_Estratto del documento:_
Cambiamenti climatici: cambia il gap assicurativo

Cambiamenti climatici: cambia il gap assicurativo

Il climate change sta erodendo la protezione assicurativa in Italia, con un "protection gap" che lascia l'80% dei danni da eventi estremi a carico di privati e Stato. Il report WWF e i dati Munich Re confermano come crisi climatica e perdita di natura amplifichino rischi e costi.

Dati Allarmanti dal 2025

Nel 2025, i danni globali da catastrofi naturali hanno raggiunto 224 miliardi di dollari, con solo il 48% assicurato, secondo Munich Re. In Italia, tra 1980 e 2023, i costi superano i 135 miliardi di euro, seconda in Europa, ma solo il 20% coperto da polizze. Il WWF evidenzia che ecosistemi degradati aumentano il rischio alluvioni fino al 700% in aree deforestate.

In Europa, solo il 25% delle perdite da catastrofi è assicurato, destabilizzando economie. Dal 2025, l'obbligo di polizze catastrofali per imprese esiste, ma adesione bassa per mancanza di prevenzione. Meno dell'1% delle aziende ha coperture ambientali, con premi in aumento del 10-15% per settori vulnerabili.

Evoluzione delle Polizze

Le compagnie evolvono verso modelli resilienti: servizi integrati come HSE, pronto intervento e dati per massimali fino a 67 milioni. WWF propone mitigazione climatica, ripristino natura e incentivi pubblici. Assicurazioni parametriche, in crescita a 21 miliardi di dollari, pagano su trigger oggettivi.

Sfide e Prospettive

Fattori come urbanizzazione e infrastrutture obsolete aggravano il gap. Senza resilienza, lo Stato rischia di diventare "assicuratore ultimo", gonfiando debito pubblico. Dal 2026, obbligo esteso alle piccole imprese potrebbe invertire la tendenza.

_Dati forniti:_
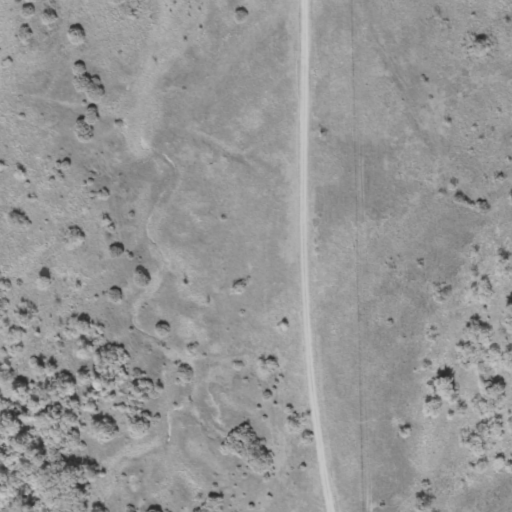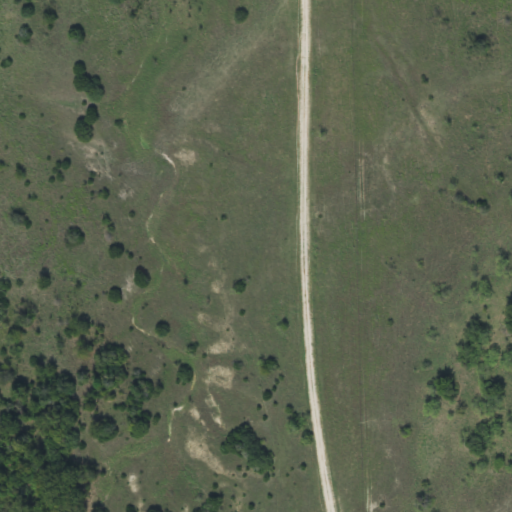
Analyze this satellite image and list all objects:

_Consegna A:_
Elenca le proposte del WWF riportate nel testo sul gap assicurativo.
_Consegna B:_
Riscrivi il passo del testo sul gap assicurativo che inizia con le parole "Le compagnie evolvono" e termina dopo "invertire la tendenza.", sostituendo "urbanizzazione" con "cementificazione".
_Consegna C:_
Secondo Munich Re, a quanto ammontano i danni globali da catastrofi naturali nel 2025 riportati nel testo sul gap assicurativo?

_Risposta A:_
Mitigazione climatica, ripristino natura, incentivi pubblici.

_Risposta B:_
Le compagnie evolvono verso modelli resilienti: servizi integrati come HSE, pronto intervento e dati per massimali fino a 67 milioni. WWF propone mitigazione climatica, ripristino natura e incentivi pubblici. Assicurazioni parametriche, in crescita a 21 miliardi di dollari, pagano su trigger oggettivi.

Sfide e Prospettive

Fattori come cementificazione e infrastrutture obsolete aggravano il gap. Senza resilienza, lo Stato rischia di diventare "assicuratore ultimo", gonfiando debito pubblico. Dal 2026, obbligo esteso alle piccole imprese potrebbe invertire la tendenza.

_Risposta C:_
224 miliardi di dollari.